Like a bully who suddenly realizes he is alone in a fight, the president has finally acknowledged that it makes little sense to cling to his vaccination policies when most nations around the world have abandoned theirs. Perhaps a shameful repeat of the refusal to grant unvaccinated Serbian tennis star Novak Djokovic entry for tournament play in March finally snapped his stiff-necked rule-mongering. Bringing the rear is not a good look for the “progressive” cause.

To be sure, the inoculations proved their value in lessening rates of hospitalization and death. But with 1.75 million U.S. adverse health events reported through April 21, including 22,913 deaths and 24,456 life-threatening maladies, simply “safe and effective” they are not.

Of course, it is only through the phenomenon of mass vaccination over the course of three years that evidence of unwelcome adverse effects has emerged.
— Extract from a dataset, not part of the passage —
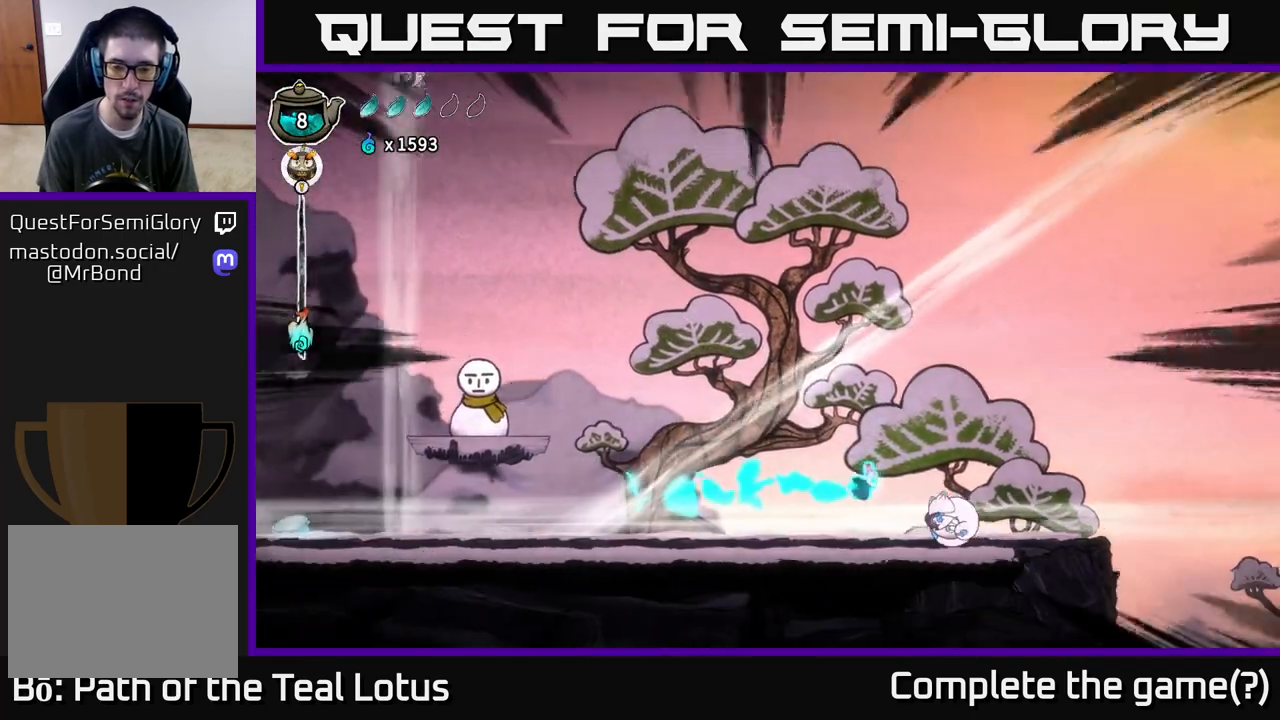
{"buttons": [], "left_stick": "right", "right_stick": "center", "events": [[167, "R2", "up"]]}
But emerge it has, laying bare the rashness of providing pharmaceutical firms with government-issued exemption from liability for death and injury associated with their wares and of compelling Americans to participate in a novel scientific experiment.

Retired White House medical adviser Anthony Fauci recently conceded a wisp of regret over his role in promoting uniform vaccination, telling The New York Times, “Man, I think, almost paradoxically, you had people who were on the fence about getting vaccinated thinking, why are they forcing me to do this?”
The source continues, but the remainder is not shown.